Requirement 1:
In the news piece on Japan's fighter jets, how many times did Japan encounter Russian aircraft?
Requirement 2:
Pick up the news piece on Japan's fighter jets facing Russian and Chinese aircraft after its final sentence and carry it forward.
=== Source document ===
Japan's fighter jets face down Russian, Chinese rivals  

Japan scrambled its Air Self-Defense Force jets a record number of times between April and June to deter Russian and Chinese aircraft approaching its airspace, amid rising tensions over territorial disputes.

The Japanese Air Force has been repeatedly tested since April, with fighter jets being sent to monitor unidentified aircraft approaching Japanese airspace no fewer than 340 times in the space of twelve weeks.

Embroiled in territorial disputes with all its immediate neighbors, Japan encountered Russian aircraft on 235 occasions, up from 204 year on year. Of the remainder, the vast majority turned out to be Chinese military aircraft operating in the air-defense zone which Beijing unilaterally declared over a vast area of the East China Sea in November of last year, but which both Japan and the United States dispute.

Analysts say the heightened activity by Chinese and Russian forces underlines the instability in the region. "The two countries have different agendas at the moment," said Tomohito Shinoda, a professor at The International University of Japan, in Niigata Prefecture. "For the Russians, this increase in flights can be seen as a message to the Americans at a time when Moscow and Washington have been at odds over the situation in Ukraine and the Crimea," he said.

 A Japanese F-15 jet (background) and a Chinese Tu-154 jet (foreground) fly over the East China Sea, in this still image from video footage released by China's Ministry of Defense on June 12, 2014.

A Japanese jet (background) and a Chinese jet (foreground) fly over the East China Sea

Monitoring US forces

"The Russian air force probably wants to make sure that the Americans are not planning to do anything from their bases in Japan, such as in Aomori," he said. "I also think it is likely that the Russian air force wants to show that it is still a relevant regional player," he added. "Some of these flights could be considered provocative and they were not needed."

It therefore seems that the Russian aircraft are testing Japan's air defenses and response times in the very far north of the Japanese archipelago. A recent Defense White Paper confirmed an increase in flights by Russian long-range Tu-95MS bombers that can be refueled in flight and that there are an estimated 570 combat aircraft in Russia's Far East forces.
=== Given entries ===
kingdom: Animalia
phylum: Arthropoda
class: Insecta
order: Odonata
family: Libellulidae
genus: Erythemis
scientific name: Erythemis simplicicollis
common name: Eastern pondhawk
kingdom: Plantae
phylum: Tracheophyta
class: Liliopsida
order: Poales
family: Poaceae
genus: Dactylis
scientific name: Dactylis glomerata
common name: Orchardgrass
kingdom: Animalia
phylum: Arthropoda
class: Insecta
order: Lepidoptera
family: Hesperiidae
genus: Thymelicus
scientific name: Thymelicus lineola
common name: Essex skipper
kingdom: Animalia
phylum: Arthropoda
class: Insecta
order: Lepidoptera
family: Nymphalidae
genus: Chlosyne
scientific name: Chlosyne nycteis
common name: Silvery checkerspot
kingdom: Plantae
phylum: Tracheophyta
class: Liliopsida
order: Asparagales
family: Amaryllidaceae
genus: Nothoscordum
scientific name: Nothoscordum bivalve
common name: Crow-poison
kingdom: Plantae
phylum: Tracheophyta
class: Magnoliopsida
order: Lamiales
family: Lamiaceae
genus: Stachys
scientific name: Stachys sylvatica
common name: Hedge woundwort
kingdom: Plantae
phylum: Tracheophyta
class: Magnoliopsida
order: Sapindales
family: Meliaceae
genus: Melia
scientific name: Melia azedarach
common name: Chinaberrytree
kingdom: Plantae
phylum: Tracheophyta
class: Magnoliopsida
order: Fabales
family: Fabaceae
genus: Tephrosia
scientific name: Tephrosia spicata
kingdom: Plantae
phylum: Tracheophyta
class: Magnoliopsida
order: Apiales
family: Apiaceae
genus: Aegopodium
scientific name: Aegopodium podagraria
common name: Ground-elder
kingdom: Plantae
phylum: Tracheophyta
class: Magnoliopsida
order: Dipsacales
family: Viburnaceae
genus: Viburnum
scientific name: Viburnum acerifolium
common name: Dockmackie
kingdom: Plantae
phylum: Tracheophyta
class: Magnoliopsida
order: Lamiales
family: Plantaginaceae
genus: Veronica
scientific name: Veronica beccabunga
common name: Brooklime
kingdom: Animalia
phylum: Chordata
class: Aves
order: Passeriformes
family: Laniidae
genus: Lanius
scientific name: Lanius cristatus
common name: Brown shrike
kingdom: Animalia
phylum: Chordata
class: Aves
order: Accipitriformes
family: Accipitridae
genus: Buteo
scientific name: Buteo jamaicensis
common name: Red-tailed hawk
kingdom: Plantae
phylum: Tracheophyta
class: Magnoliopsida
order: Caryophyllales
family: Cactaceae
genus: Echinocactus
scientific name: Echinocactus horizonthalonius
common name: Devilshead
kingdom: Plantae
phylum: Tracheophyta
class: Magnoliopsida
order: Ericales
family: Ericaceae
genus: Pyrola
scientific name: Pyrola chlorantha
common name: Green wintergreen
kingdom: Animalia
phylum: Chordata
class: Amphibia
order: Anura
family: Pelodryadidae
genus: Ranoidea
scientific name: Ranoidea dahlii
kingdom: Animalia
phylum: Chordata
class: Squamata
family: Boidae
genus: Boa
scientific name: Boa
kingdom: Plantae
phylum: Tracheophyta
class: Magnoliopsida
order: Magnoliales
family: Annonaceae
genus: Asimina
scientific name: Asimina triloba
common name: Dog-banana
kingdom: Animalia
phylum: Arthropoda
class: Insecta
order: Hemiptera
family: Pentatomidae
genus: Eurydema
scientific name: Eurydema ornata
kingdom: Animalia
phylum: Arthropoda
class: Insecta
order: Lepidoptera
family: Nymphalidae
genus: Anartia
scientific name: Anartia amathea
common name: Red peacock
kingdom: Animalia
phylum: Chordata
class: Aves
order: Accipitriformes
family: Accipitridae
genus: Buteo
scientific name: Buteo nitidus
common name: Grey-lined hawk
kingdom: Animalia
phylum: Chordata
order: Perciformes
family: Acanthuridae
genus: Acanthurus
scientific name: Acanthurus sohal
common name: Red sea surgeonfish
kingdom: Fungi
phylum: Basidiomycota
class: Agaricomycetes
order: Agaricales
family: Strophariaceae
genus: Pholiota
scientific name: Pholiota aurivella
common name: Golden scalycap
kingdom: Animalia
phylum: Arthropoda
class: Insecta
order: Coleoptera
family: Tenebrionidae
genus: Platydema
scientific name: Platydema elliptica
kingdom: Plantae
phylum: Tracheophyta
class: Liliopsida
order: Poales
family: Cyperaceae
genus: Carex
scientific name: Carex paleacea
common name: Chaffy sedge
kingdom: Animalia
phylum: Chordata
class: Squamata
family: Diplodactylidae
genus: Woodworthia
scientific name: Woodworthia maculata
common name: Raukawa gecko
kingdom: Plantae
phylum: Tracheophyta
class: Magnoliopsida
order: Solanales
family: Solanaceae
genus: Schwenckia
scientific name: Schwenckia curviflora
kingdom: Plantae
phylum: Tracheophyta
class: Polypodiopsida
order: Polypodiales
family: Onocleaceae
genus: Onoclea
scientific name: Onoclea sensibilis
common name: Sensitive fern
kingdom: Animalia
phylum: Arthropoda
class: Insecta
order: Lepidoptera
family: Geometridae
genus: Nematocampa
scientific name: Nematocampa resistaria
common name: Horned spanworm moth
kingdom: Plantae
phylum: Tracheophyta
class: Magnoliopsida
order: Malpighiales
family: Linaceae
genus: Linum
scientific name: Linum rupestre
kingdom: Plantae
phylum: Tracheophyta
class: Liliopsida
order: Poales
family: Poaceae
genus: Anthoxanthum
===
Right answer 1:
235 times, up from 204 a year earlier.

Right answer 2:
Many of the Russian aircraft that were tracked by the Japanese military were long-range reconnaissance and electronic eavesdropping planes. The rise in scrambles also coincided with the US and South Korea carrying out joint military exercises, involving air and naval assets, in the Sea of Japan between late February and mid-April.

Washington deployed a dozen state-of-the-art F-22 stealth fighters in Okinawa in January, while the Pentagon also announced that the aircraft-carrier USS Ronald Reagan will be based at the Yokosuka Naval Base, south of Tokyo, from the latter part of 2015.

'Pacific pivot'

The two transfers are part of the broader reallocation of Washington's defense assets throughout the Asia-Pacific region, a policy that has been described as the "Pacific pivot." The focus of that pivot is unquestionably China, which has been rapidly upgrading its military capabilities and is not reluctant to push its territorial claims with a degree of force.

As well as disputing the sovereignty of the Senkaku/Diaoyu Islands with Tokyo, Beijing is locked in a confrontation with Vietnam and the Philippines over isolated shoals and islands in the South China Sea.

Russia and China also carried out their first-ever joint naval drills in April and vowed to carry out more in the future. Analysts suggest the Chinese were particularly keen to stage the maneuvers as they would serve as "a clear statement by the Chinese that they now have an ally in the region."

Russian deterrence

"It also benefits Russia as it can intensify its activities in the skies around Japan," a military analyst for the Japanese government told DW. "Russia has to increase and enhance its strategic deterrence capabilities," he said. "And because Japan supported the US on the Crimea issue, then there have been some bilateral difficulties between Tokyo and Moscow, but I think it is quite clear that Prime Minister [Shinzo] Abe wants to improve relations with Russia."

Russia's President Vladimir Putin (L) shakes hands with Japan's Prime Minister Shinzo Abe during a meeting at the Kremlin in Moscow April 29, 2013.

Russia's President Putin shakes hands with Japan's Prime Minister Shinzo Abe during a visit at the Kremlin.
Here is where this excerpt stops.